On October 3, 2023, Allen Harris PLLC — along with local counsel Jonathan Vogel of Vogel Law PLLC — filed a petition for a writ of certiorari asking the Supreme Court to overturn a ruling of the U.S. Court of Appeals for the Fourth Circuit that dramatically limits the free speech rights of public university faculty.
Stephen Porter, a professor in the College of Education at North Carolina State University (NCSU), is an outspoken critic of the growth of the “Diversity, Equity, and Inclusion” (DEI) bureaucracies at American universities. In particular, Porter has been increasingly critical of what he sees as universities’ prioritization of DEI over academic rigor.
In recent years, Porter expressed these concerns both within and outside of his university. In addition to publishing a blog that referred to a popular higher-education conference as a “woke joke,” Porter expressed concern within his department about the addition of a diversity question to student course evaluations and about NCSU’s rush to hire a minority candidate with a troubling background.
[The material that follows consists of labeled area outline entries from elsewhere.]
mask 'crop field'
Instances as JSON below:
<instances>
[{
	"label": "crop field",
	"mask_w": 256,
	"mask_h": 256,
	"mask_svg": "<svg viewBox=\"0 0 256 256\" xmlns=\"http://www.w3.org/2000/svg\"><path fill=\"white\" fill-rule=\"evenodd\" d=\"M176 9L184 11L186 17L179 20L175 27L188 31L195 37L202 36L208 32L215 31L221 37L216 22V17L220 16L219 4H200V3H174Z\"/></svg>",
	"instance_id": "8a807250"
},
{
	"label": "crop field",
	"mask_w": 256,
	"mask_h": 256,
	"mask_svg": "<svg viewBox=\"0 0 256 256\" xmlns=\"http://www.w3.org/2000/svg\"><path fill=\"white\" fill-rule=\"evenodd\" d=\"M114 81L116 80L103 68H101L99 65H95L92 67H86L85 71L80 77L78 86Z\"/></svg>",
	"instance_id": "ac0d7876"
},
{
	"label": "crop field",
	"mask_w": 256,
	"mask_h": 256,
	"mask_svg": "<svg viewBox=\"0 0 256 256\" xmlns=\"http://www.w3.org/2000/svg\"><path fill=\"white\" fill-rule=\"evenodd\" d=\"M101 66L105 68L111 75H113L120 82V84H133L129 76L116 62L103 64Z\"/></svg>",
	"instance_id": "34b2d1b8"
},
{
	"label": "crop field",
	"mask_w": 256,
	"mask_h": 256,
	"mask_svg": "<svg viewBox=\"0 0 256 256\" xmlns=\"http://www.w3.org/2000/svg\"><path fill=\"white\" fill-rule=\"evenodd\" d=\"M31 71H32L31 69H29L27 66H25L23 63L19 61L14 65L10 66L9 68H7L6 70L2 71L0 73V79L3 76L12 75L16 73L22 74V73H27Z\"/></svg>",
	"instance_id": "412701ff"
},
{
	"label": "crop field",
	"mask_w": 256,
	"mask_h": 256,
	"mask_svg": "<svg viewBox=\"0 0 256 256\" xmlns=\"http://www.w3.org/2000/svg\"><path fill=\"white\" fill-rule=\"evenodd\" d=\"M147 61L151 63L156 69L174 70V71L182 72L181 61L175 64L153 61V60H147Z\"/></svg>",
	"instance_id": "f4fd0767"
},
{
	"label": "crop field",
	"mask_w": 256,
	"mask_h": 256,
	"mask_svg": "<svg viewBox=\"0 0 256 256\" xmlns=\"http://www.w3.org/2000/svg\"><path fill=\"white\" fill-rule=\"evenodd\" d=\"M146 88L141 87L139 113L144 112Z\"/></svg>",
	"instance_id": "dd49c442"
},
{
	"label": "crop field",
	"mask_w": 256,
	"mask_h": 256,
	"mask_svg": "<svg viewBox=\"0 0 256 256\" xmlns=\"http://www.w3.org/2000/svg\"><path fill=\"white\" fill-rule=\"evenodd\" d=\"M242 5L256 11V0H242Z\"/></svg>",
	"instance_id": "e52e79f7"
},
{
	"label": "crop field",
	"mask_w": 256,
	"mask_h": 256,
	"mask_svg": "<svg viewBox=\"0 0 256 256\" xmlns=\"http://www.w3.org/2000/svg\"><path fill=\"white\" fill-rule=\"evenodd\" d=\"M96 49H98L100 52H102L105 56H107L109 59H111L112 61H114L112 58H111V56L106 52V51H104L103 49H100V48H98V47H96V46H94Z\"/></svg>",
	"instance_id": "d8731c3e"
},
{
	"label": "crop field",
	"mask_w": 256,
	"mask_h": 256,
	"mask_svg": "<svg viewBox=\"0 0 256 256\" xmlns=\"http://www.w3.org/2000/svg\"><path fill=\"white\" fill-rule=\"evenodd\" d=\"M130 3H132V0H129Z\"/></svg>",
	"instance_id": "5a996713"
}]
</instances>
As Porter grew more vocal, NCSU slowly reduced his role within his department in a way that compromised his ability to perform core functions of his job, such as advising Ph.D. students.
In September 2021, Porter filed a federal lawsuit against NCSU in North Carolina, alleging that NCSU retaliated against him for engaging in constitutionally protected speech. After the lower court dismissed his case, he appealed to the U.S. Court of Appeals for the Fourth Circuit.
In a 2-1 decision, the Fourth Circuit ruled against Porter, finding that his criticisms of DEI within his department were not protected by the First Amendment because they were made pursuant to his employment. With regard to the “woke joke” blog posted to his personal website, the majority reluctantly conceded that it was protected speech, but held that Porter hadn’t shown a sufficient connection between the blog post and NCSU’s adverse employment actions.
In a blistering dissent, Judge Julius Richardson accused his colleagues on the bench of developing “a new ‘bad man’ theory of the law: identify the bad man; he loses.” Richardson argued that even though Porter made some of his criticisms in the workplace, they should still receive constitutional protection because these criticisms were not part of his job duties; rather, he was sharing his views as a private citizen on a matter of public concern.
This is an area of the law where the Supreme Court has left significant ambiguity. It has long been established that the government has greater leeway to restrict the speech of its employees than it has to restrict the speech of citizens at large; nevertheless, public employees cannot be subjected to adverse employment actions for comments made as private citizens on matters of public concern. Pickering v. Bd. of Educ., 391 U.S. 563 (1968).
In 2006, however, the Supreme Court narrowed its protection of public employees’ free speech rights in Garcetti v. Ceballos, where it held that when a public employee’s speech is made pursuant to his or her job duties, it is not entitled to First Amendment protection, even when it relates to a matter of public concern. Garcetti v. Ceballos, 547 U.S. 410 (2006).
Garcetti acknowledged, however, that there may be special academic freedom considerations when it comes to the speech of public university faculty, even for speech made pursuant to their job duties. So the Court left open a very significant question:
There is some argument that expression related to academic scholarship or classroom instruction implicates additional constitutional interests that are not fully accounted for by this Court’s customary employee-speech jurisprudence. We need not, and for that reason do not, decide whether the analysis we conduct today would apply in the same manner to a case involving speech related to scholarship or teaching.
Garcetti, 547 U.S. at 425 (emphasis added).
In the seventeen years since Garcetti, two major splits have emerged among the federal circuit courts. First, while five circuit courts (including the Fourth Circuit) have explicitly held that speech related to scholarship and teaching is not subject to Garcetti, the other seven circuit courts have not yet ruled on that issue.
Second, with the Fourth Circuit’s decision in Porter, a split has emerged even among the courts to recognize an academic exception to Garcetti — a split over what, exactly, constitutes “speech related to scholarship and teaching.”
For this reason, Porter filed a petition for a writ of certiorari to the Supreme Court on October 3, 2023, asking the Court to clarify once and for all both whether there is an academic exception to Garcetti and, if so, what types of speech are “related to scholarship and teaching.”
This question urgently needs to be resolved because currently, public university faculty whose views diverge from the current campus orthodoxy are frequently subjected to retaliation in ways both large and small. The result is a dangerous ideological uniformity within academia that undermines universities’ traditional function as a marketplace of ideas.